Isolation of total RNA and microarray analysis
Bacterial cells were collected by centrifugation at 4°C for 5 min at 10,000 rpm. Total RNA samples were prepared by using RNeasy midi columns following the manufacturer's instructions (Qiagen). RNA integrity was confirmed by electrophoresis using a 1.3% formaldehyde agrose gel. The quality of DNA-free RNA was monitored by PCR and RT-PCR analysis of at least two known genes. Cy3- or Cy5-labeled cDNA was generated by using random hexamers as primers for reverse transcription (Invitrogen). cDNA labeling, purification and hybridization against the microarray were conducted as previously described . Slides were scanned for the fluorescent intensity using a ScanArray 5000 laser scanner. The signal intensities were quantified by using the software ImaGene 5 (BioDiscovery). Hybridization signals were normalized using the scale normalization procedure previously described . Each treatment was repeated three times and the data presented were the means of two representative replicates. The fold changes were then calculated from the normalized log ratios.

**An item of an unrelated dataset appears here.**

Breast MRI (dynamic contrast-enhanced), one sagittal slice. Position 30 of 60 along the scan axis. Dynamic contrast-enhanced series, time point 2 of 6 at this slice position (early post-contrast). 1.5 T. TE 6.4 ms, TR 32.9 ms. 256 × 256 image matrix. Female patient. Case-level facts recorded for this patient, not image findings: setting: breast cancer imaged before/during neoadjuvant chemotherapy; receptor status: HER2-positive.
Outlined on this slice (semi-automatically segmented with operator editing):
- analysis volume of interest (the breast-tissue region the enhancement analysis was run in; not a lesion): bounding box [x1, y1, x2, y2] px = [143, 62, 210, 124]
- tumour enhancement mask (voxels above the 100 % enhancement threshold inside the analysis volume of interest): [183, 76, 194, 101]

Screening new CDS by statistical analysis of microarray hybridization signal intensity
In this study, oligonucleotide microarray analysis was used to detect transcription, so as to confirm the functionality of the putative new CDSs. The putative CDSs with detectable transcript was identified using the normalized signal median of the corresponding probe. To calculate the normalized signal median, firstly the average signal median S0 of 8 negative control probes representing 4 Arabidopsis and zebrafish genes  was determined by using the following formula: S0 = ∑(SAZ-BAZ)/8, where SAZ indicates the signal median of the negative control probe and BAZ indicates the corresponding background signal median. Secondly, the normalized signal median (S) of the putative new CDSs was calculated following the formula: S = SCDS - BCDS -S0, where SCDS indicates the signal median of the putative new CDS and BCDS indicates the background median of the putative new CDSs. Finally, if S >0, it is regarded as CDS with detectable transcript.

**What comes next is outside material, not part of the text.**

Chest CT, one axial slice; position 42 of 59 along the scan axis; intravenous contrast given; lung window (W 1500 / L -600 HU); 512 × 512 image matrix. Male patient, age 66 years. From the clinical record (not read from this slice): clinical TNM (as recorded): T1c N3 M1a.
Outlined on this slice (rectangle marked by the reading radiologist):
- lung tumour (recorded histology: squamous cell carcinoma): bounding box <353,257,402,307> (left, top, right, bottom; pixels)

Reverse transcription (RT) PCR analysis
RT-PCR analysis was conducted using a QIAGEN®OneStep RT-PCR Kit following the manufacturer's instructions. The primers used for RT-PCR analysis are listed in Additional file1. Total RNAs were extracted from bacterial culture grown in YEB medium at OD600 = 2.0 and a total of 200 ng of total RNA was used for reverse transcription. The cycle number differed in the amplification of different CDS products.

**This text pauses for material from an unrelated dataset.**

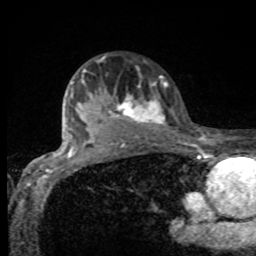
Breast MRI, one axial slice. Slice 68 of 80 in the series (ordered by position). Cropped to one breast. Dynamic contrast-enhanced series, time point 2 of 8 at this slice position (early post-contrast). 1.5 T. TE 4.2 ms, TR 7 ms. 256 × 256 image matrix. Female patient.
Outlined on this slice (semi-automatic segmentation, software-assisted and operator-edited):
- enhancing-tissue mask used for the functional tumour volume (all voxels passing the contrast-enhancement thresholds inside the analysis volume; usually the tumour): box from (x=82, y=69) to (x=167, y=132) px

Generation of in-frame deletion mutants and complementation analysis
Spontaneous rifampicin-resistant derivatives of strain XC1 or 8004 were used as parental strains for generation of deletion mutants. In-frame deletion of Xcc _CDS002 (sir2x) and Xcc _CDS1553 (arsR) was conducted using the primers listed in Additional file 1 following the methods described previously . For complementation analysis, the coding regions of sir2x and arsR respectively were amplified by PCR using the primers listed in Additional file 1 and cloned under the control of lac promoter in expression vector pLAFR3. The resultant constructs were transferred into Xcc strains through triparental mating.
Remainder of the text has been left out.